Leadership Amid Shortage of IV-Administered Opioids (Interprofessional Collaboration, EP5B)
The response and leadership within the hospital during the national shortage of IV-administered opioids has yielded excellent patient outcomes and demonstrated incredible teamwork. “This exemplar highlights Maddy’s leadership in helping to guide not only the nursing staff, but also the entire organization through the shortage,” said Ives Erickson of Maddy Pearson, DNP, RN, NEA-BC, chief nursing officer and senior vice president of Patient Care Services.
These efforts are led by a multi-disciplinary team that developed strategies to ensure the best care of patients during this challenging time. This includes frequent communications to all staff involved in the response and the care of these patients.
Ethics Committee and Additional Ethics Resources (Available Resources, EP17A)
Nurses and other clinical staff have a plethora of resources available to them to address ethical issues, including the Ethics Committee, co-led by Martha Jurchak, PhD, RN, and Nicholas Sadovnikoff, MD.

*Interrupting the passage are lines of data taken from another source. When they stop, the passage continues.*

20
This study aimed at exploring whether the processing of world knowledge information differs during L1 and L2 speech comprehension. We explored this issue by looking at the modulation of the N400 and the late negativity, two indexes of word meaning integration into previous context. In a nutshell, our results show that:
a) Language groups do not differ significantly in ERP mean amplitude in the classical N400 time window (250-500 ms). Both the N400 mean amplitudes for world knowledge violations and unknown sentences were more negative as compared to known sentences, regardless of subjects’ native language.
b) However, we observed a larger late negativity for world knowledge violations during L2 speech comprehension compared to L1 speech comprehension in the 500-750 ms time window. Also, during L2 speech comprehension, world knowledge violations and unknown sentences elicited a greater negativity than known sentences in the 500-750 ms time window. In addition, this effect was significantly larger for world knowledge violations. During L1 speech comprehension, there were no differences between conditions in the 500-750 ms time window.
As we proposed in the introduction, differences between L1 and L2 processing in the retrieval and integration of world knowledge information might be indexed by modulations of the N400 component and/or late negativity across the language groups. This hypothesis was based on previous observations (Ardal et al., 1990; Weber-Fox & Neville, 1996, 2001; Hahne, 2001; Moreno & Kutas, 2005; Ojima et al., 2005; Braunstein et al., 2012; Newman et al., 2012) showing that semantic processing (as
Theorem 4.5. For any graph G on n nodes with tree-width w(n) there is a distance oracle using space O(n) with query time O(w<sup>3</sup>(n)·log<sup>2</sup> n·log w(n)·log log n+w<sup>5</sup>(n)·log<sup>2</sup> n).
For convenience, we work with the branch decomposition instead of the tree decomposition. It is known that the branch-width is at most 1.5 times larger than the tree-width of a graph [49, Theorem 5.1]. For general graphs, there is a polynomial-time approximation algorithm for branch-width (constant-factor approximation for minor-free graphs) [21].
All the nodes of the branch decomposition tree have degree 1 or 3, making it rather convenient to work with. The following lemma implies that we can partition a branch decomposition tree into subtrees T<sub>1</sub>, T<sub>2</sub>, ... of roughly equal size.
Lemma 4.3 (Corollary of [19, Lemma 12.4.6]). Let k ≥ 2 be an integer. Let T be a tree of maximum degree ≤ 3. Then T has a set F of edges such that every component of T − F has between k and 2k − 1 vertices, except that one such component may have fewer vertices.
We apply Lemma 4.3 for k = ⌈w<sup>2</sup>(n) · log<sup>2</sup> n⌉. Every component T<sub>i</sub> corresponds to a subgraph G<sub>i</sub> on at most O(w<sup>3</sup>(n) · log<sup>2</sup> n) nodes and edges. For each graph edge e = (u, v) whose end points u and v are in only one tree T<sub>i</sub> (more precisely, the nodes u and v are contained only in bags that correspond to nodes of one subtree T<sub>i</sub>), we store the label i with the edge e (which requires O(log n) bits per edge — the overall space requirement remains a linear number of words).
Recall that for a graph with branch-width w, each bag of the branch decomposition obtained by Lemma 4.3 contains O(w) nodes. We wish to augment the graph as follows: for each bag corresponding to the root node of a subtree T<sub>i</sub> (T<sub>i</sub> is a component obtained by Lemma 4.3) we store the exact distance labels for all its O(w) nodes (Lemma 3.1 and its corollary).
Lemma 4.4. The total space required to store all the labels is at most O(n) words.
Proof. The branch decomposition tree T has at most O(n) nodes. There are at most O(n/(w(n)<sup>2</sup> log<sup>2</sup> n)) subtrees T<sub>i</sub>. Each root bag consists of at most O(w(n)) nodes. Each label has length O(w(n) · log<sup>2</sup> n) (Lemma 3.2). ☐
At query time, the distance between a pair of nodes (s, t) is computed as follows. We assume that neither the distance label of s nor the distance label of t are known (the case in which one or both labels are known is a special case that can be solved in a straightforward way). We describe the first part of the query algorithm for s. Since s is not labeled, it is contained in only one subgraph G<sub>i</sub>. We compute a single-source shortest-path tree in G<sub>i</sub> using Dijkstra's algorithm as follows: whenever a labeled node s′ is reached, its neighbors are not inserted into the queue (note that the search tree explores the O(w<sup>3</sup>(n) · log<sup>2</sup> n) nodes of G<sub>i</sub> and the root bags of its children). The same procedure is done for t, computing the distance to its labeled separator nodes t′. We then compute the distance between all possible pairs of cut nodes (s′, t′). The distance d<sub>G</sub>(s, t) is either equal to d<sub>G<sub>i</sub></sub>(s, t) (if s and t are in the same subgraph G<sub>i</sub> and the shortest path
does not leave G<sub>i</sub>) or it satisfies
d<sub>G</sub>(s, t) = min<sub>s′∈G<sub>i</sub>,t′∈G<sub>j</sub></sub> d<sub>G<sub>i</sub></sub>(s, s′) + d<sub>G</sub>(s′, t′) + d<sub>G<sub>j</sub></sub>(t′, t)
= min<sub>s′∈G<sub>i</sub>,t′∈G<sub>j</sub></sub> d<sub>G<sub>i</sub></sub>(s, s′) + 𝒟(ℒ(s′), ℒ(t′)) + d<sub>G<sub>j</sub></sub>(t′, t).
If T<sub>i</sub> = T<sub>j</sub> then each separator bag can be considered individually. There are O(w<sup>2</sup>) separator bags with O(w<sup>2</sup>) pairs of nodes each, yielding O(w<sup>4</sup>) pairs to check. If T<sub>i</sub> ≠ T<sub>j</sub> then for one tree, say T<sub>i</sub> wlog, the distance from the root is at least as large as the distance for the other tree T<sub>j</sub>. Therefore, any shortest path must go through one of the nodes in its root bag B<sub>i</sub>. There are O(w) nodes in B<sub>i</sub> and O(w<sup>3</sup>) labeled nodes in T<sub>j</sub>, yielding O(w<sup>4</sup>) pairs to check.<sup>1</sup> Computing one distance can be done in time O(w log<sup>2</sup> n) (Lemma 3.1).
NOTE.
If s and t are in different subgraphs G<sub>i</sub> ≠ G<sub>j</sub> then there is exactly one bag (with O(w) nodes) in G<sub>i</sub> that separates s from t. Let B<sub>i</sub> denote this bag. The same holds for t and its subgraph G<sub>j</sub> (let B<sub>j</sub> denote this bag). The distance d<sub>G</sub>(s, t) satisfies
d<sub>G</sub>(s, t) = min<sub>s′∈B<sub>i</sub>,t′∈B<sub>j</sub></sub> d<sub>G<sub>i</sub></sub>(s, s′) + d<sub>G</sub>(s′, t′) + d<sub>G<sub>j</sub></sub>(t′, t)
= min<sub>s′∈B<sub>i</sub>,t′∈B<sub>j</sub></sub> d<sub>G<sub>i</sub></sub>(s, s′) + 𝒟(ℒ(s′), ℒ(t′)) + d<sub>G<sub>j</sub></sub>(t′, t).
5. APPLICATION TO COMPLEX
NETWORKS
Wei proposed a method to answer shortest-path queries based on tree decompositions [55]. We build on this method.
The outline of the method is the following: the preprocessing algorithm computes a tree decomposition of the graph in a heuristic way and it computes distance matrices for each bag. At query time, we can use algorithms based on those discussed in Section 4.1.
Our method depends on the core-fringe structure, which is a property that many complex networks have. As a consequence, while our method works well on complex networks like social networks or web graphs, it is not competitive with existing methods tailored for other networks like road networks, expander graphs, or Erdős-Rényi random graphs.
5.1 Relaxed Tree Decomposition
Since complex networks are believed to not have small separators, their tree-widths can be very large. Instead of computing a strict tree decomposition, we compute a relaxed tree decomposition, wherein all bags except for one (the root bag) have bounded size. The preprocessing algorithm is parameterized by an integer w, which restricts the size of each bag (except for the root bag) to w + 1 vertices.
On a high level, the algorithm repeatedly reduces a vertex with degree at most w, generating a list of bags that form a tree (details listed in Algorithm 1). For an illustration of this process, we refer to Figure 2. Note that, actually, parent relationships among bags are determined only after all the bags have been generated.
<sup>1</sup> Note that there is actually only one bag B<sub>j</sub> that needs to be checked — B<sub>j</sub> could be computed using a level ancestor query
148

“This is exemplary interprofessional teamwork with the aim of this committee to create a moral community focused on education, policy development and consultation,” said Ives Erickson. “Staff throughout the organization noted to the appraisal team how they feel safe and supported in advocating for their patients. This committee has done fabulous work not only educating people and advancing practice at the Brigham, but also sharing this good work through the Harvard bioethics course.”
While the Ethics Committee and other resources are available to staff throughout the hospital, the example included in BWH’s body of evidence was specific to the Neurosciences ICU.
Nursing Director Shaun Golden, MS, RN, convened weekly ethics rounds led by Jurchak, the executive director of Clinical Ethics, to encourage members of the interprofessional care team to discuss and analyze ethical issues or concerns. Any member of the care team can recommend a case for discussion, and staff are respectful of each other’s different perceptions of ethics concerns. The rounds, which began in 2006, have provided a forum for team members to discuss the unique challenges they face in caring for patients with neurological diseases.